# Moving into a flat with an outdoor cat



## Simsim123 (Aug 14, 2016)

Hi everyone,

I am in a struggle. I have a 4 year old female cat which I have had since she was 16 weeks old. She has moved houses with me and my family 3 times so far and has been quite fine with moving and she's very happy to go out and explore the outside (she loves being outside!) first when I got Simsim she got pregnant and had kittens, she raised her kittens to roughly 12 weeks old then the kittens were rehomed and Simsim was spayed. She's very affectionate cat and comes running home when she's called.

My dilemma is- I am getting married end of August and moving out of my parents house and into a first floor flat with my partner. My plan was to leave her with my parents as she's used to the house and loves sitting in the garden. However my parents are also having to move into a smaller place which will possibly be a flat. In this case Simsim will either have to move in with me and my partner or with my parents.

How could I train her to be an indoor cat? Giving her away isn't an option- please can someone advice me which would be the best way to go about training Simsim to be happy in a flat when she loves the outdoors. She has used a litter before when she I first got her so I'm sure she can use it again.

How can I train her to be happy? ☹


----------



## Lurcherlad (Jan 5, 2013)

Presumably you work, but are you parents around more, possibly retired?

If so, perhaps the cat would be better off with them as she will have more company. Important if she can no longer go out. They could possibly train her to a harness for some outside time.

There are lots of toys and climbing frames, etc. that you can buy to enrich her life but she will need lots more human attention to keep her content.

Unfortunately, there are no guarantees she will settle as she has always had the freedom to go out and may never adapt.

If you/they could find a ground floor flat (away from busy roads) that may be a fair compromise.


----------



## CaptainPhasma (Aug 11, 2016)

Is it too busy the location of your flat, because my o/h's brother lives in a flat, and he's been telling us about a cat that lives in his apartment block, her owners let her out and she's learnt to hang about at the entrance to the flats for people entering or leaving and she makes her way through the door and up to her apartment then, they have a box with a bed in at their own front door incase they are out.
She has made friends with lots of the resident's too, visiting a few of them in the day.

● MATERIALS PROVIDED
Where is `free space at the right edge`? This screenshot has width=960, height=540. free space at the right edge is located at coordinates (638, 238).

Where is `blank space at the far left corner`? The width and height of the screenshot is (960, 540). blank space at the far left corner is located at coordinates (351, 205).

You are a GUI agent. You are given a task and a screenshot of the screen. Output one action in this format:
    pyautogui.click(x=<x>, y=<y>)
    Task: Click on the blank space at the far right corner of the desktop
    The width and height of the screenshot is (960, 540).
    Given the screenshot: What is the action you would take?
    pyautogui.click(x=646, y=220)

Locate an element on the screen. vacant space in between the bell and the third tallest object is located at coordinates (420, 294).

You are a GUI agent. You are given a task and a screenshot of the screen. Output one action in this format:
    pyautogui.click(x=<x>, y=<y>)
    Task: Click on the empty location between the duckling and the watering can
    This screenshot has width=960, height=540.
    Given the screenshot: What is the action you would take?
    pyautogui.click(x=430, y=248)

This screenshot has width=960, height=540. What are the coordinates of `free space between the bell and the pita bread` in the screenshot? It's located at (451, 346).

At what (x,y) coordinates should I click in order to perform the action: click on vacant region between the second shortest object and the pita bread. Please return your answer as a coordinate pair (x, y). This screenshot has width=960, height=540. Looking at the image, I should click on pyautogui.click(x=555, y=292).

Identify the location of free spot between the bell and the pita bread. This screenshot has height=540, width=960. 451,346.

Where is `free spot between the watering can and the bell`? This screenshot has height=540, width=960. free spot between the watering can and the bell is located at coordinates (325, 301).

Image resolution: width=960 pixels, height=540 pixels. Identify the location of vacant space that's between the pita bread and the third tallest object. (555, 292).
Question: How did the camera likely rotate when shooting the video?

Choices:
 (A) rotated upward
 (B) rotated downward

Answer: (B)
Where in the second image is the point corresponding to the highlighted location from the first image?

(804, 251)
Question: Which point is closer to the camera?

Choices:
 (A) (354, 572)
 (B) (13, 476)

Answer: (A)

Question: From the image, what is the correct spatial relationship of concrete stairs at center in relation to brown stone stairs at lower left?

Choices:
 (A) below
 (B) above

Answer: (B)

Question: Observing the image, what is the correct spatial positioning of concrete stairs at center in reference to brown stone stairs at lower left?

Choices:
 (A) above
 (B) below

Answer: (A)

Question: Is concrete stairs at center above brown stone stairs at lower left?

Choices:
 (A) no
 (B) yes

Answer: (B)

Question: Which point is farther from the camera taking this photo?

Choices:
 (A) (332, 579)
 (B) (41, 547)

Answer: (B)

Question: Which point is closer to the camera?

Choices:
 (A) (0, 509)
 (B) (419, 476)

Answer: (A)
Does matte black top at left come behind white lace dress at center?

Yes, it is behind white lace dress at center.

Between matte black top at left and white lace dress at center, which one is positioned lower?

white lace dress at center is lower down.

● WORK REQUEST 1
Copy out every line of the entries that contains the word "space".
● WORK REQUEST 2
Continue the forum thread about moving into a flat with an outdoor cat, starting right after its last line.

● EXPECTED ANSWER 1
Where is `free space at the right edge`? This screenshot has width=960, height=540. free space at the right edge is located at coordinates (638, 238).
Where is `blank space at the far left corner`? The width and height of the screenshot is (960, 540). blank space at the far left corner is located at coordinates (351, 205).
    Task: Click on the blank space at the far right corner of the desktop
Locate an element on the screen. vacant space in between the bell and the third tallest object is located at coordinates (420, 294).
This screenshot has width=960, height=540. What are the coordinates of `free space between the bell and the pita bread` in the screenshot? It's located at (451, 346).
Image resolution: width=960 pixels, height=540 pixels. Identify the location of vacant space that's between the pita bread and the third tallest object. (555, 292).

● EXPECTED ANSWER 2
Also if she comes back when you call perhaps only let her out at times you could be about to call her back. x


----------



## Simsim123 (Aug 14, 2016)

Lurcherlad said:


> Presumably you work, but are you parents around more, possibly retired?
> 
> If so, perhaps the cat would be better off with them as she will have more company. Important if she can no longer go out. They could possibly train her to a harness for some outside time.
> 
> ...


Thank you for the reply! Yes defiantly my parents would be home a lot more than I am, I'm a teacher and I would be out of the house from early morning to early evening. Hopefully my parents are able to find a ground floor flat otherwise I will have to find a way to keep her happy in a flat ☹ Thank you for the advice!


----------



## Simsim123 (Aug 14, 2016)

CaptainPhasma said:


> Is it too busy the location of your flat, because my o/h's brother lives in a flat, and he's been telling us about a cat that lives in his apartment block, her owners let her out and she's learnt to hang about at the entrance to the flats for people entering or leaving and she makes her way through the door and up to her apartment then, they have a box with a bed in at their own front door incase they are out.
> She has made friends with lots of the resident's too, visiting a few of them in the day.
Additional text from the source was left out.